A ‘Complicated Portrait’
In 2022, while PLF worked on appealing the parents’ lawsuit, The New York Times spoke to Asian students at the Specialized High Schools.
Despite City officials’ characterization of the schools as unjust and segregated, the Times discovered “a more complicated portrait” that “def[ies] the political characterizations put forth in New York and across the country.”
One 17-year-old Brooklyn Tech student told the Times that her parents, both Bangladeshi immigrants, worked as a cab driver and a lunchroom attendant. Looking around at “the multihued sea of students” at Brooklyn Tech, the student
expressed puzzlement that a school where three-quarters of the students are nonwhite could be described as segregated. “I have classes with students of all demographics and skin colors, and friends who speak different languages,” she said. “To call this segregation does not make sense.”
The Times also looked into historical admissions data. De Blasio had suggested the Specialized High Schools’ entrance exam was biased against black and Hispanic students. “That does not reckon with history,” the Times reported. “Decades ago, when crime and socioeconomic conditions were far graver than they are today, black and Latino teenagers passed the examination in great numbers.” In the 1970s and ’80s, black and Hispanic enrollment at Bronx Science was more than twice as high as it is today.
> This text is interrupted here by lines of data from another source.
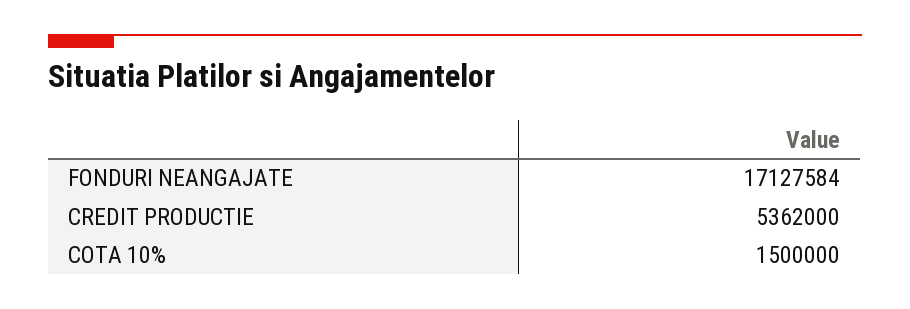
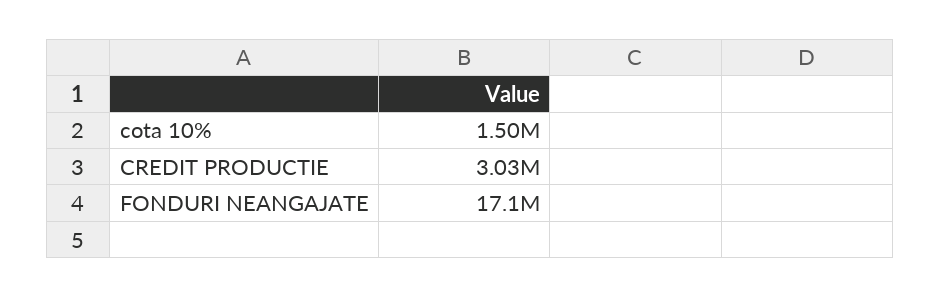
  {
    "FONDURI NEANGAJATE": 17127584,
-   "CREDIT PRODUCTIE": 5362000,
+   "CREDIT PRODUCTIE": 3030000,
    "COTA 10%": 1500000
  }

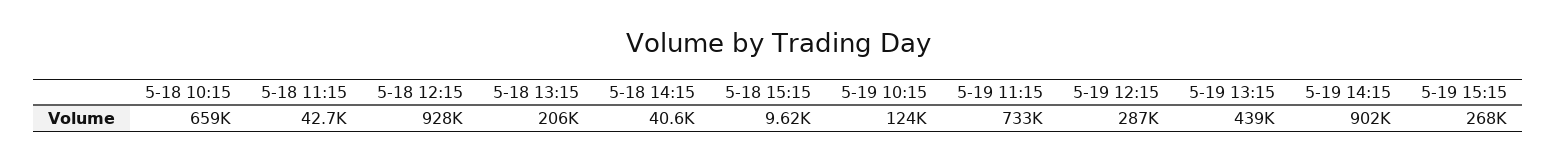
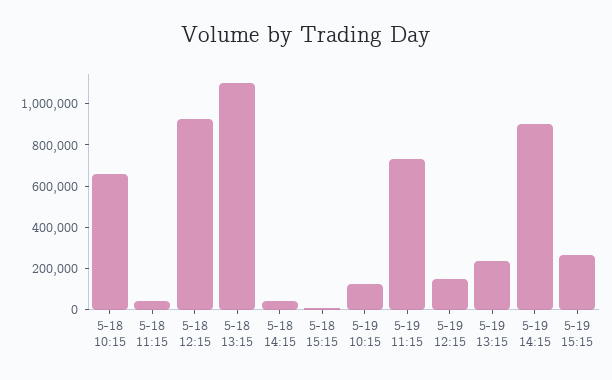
  {
    "5-18 10:15": 659000,
    "5-18 11:15": 42700,
    "5-18 12:15": 928000,
-   "5-18 13:15": 206000,
+   "5-18 13:15": 1100000,
    "5-18 14:15": 40600,
    "5-18 15:15": 9620,
    "5-19 10:15": 124000,
    "5-19 11:15": 733000,
-   "5-19 12:15": 287000,
+   "5-19 12:15": 150000,
-   "5-19 13:15": 439000,
+   "5-19 13:15": 250000,
    "5-19 14:15": 902000,
    "5-19 15:15": 268000
  }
To understand the decline, the Times said, you have to look at decades of education policy decisions—in particular, the decision to roll back honors programs and reform gifted programs at middle schools in the name of equity.
“Black alumni of Brooklyn Tech argue that this progressive-minded movement handicapped precisely those Black and Latino students most likely to pass the test,” according to the Times. “Some poor, majority Black and Latino districts now lack a single gifted and talented program.”
Now, instead of fixing that problem by expanding opportunities for gifted students, New York is trying to wallpaper over it by forcibly changing the racial makeup of Specialized High Schools to ensure more black and Hispanic are admitted. It’s a superficial tactic that does nothing to address where the school system continues to fail—and punishes Asian students for the government’s own mistakes.
Victory at the Second Circuit
Last year PLF argued on behalf of New York parents at the Second Circuit. This September—14 months after oral argument, and nearly six years after we filed the case—we won a major victory.
The Second Circuit disagreed with the district court and ruled we had successfully shown the discriminatory effect of New York’s school admissions policy on Asian students.
The court ruled:
When an individual of a certain race has been denied access to a program . . . by a facially neutral law or policy that is racially motivated, a viable equal protection claim exists even if the individual’s racial group did not suffer an aggregate disparate impact from that law or policy.
As my colleague Larry Salzman put it, “One could not hope for a more expressly individualist decision than this.” Although not every Asian student suffered because of their race under New York’s new policy, some did—and that’s enough to trigger the Equal Protection Clause. While New York City has been treating students as tokens for racial groups, the Second Circuit’s ruling recognizes them as individuals—none of whom should be denied opportunities on the basis of race.
Now PLF and the plaintiffs will move into the discovery phase of the case—where we’ll pull back the curtain to reveal the City‘s discriminatory intent. Schools should be cultivating students’ gifts and talents, not creating barriers based on race.